═══ Given records
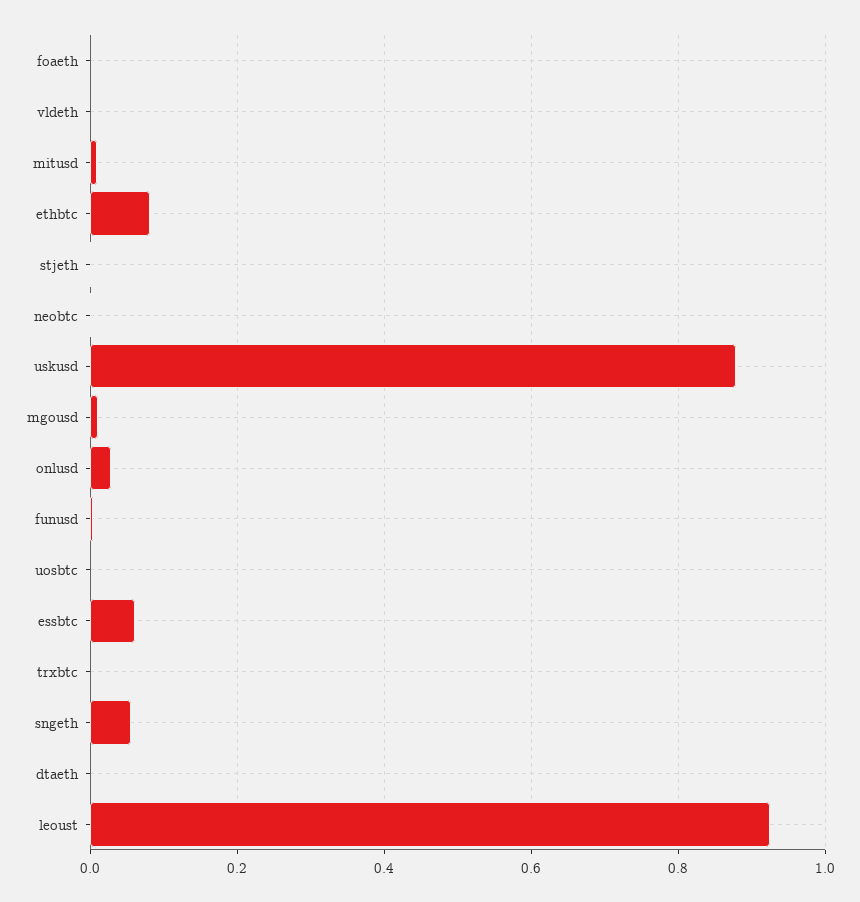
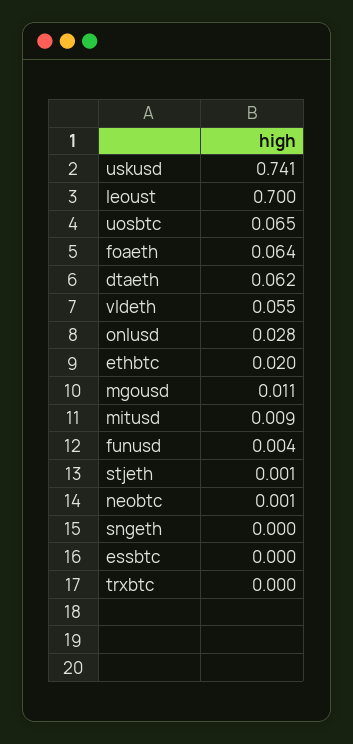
  {
-   "foaeth": 0,
+   "foaeth": 0.064,
-   "vldeth": 0,
+   "vldeth": 0.055,
    "mitusd": 0.009,
-   "ethbtc": 0.08,
+   "ethbtc": 0.02,
    "stjeth": 0.001,
    "neobtc": 0.001,
-   "uskusd": 0.88,
+   "uskusd": 0.741,
    "mgousd": 0.011,
    "onlusd": 0.028,
    "funusd": 0.004,
-   "uosbtc": 0,
+   "uosbtc": 0.065,
-   "essbtc": 0.06,
+   "essbtc": 0,
    "trxbtc": 0,
-   "sngeth": 0.06,
+   "sngeth": 0,
-   "dtaeth": 0,
+   "dtaeth": 0.062,
-   "leoust": 0.92
+   "leoust": 0.7
  }

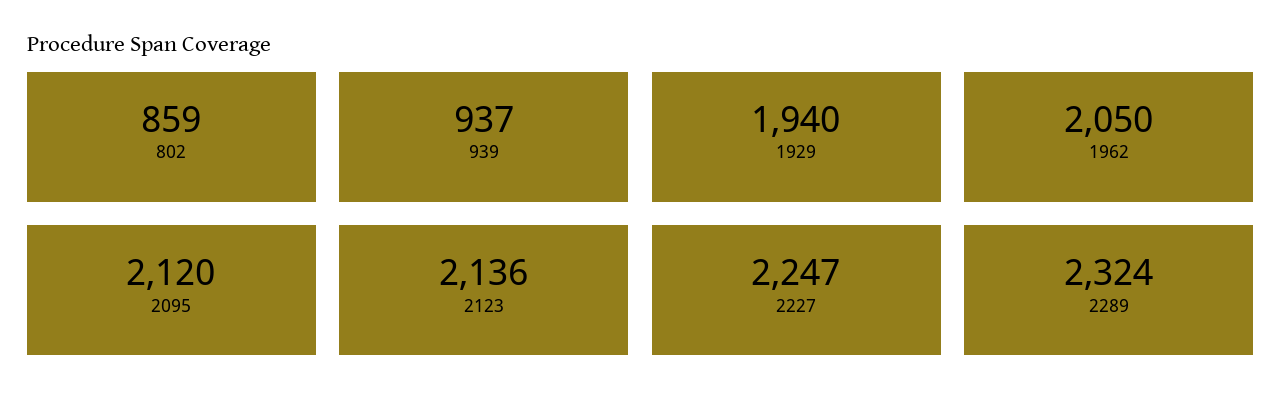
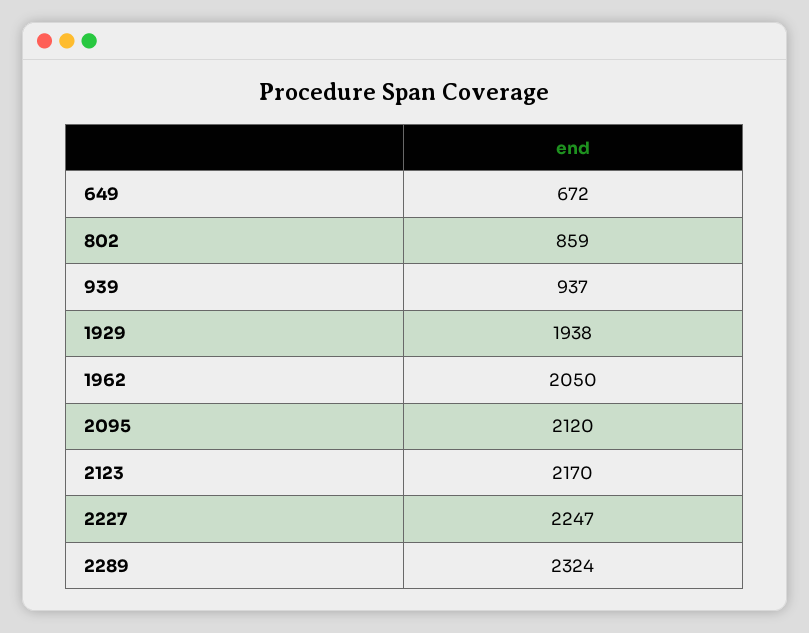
  {
    "802": 859,
    "939": 937,
-   "1929": 1940,
+   "1929": 1938,
    "1962": 2050,
    "2095": 2120,
-   "2123": 2136,
+   "2123": 2170,
    "2227": 2247,
-   "2289": 2324
+   "2289": 2324,
+   "649": 672
  }

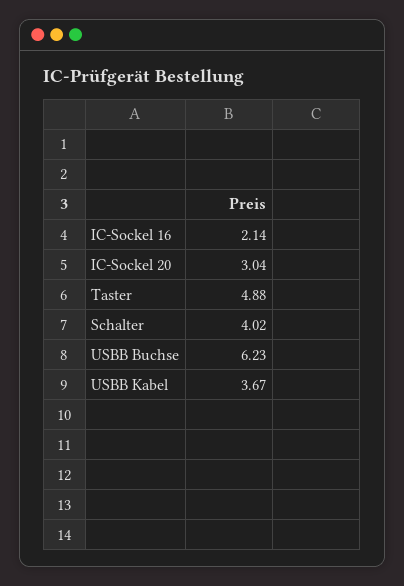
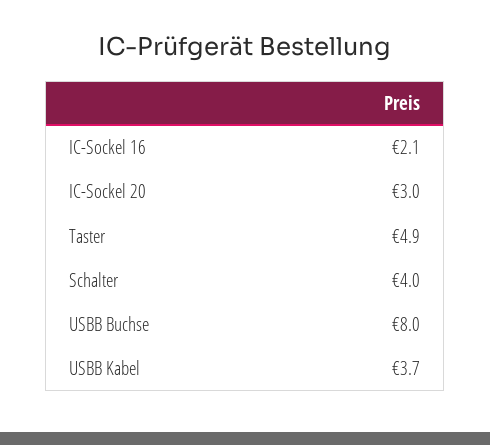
  {
    "IC-Sockel 16": 2.14,
    "IC-Sockel 20": 3.04,
    "Taster": 4.88,
    "Schalter": 4.02,
-   "USBB Buchse": 6.23,
+   "USBB Buchse": 8,
    "USBB Kabel": 3.67
  }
══════
Try it ▸
Please report every line of the records above that contains the word "USBB".

Answer ▸
-   "USBB Buchse": 6.23,
+   "USBB Buchse": 8,
    "USBB Kabel": 3.67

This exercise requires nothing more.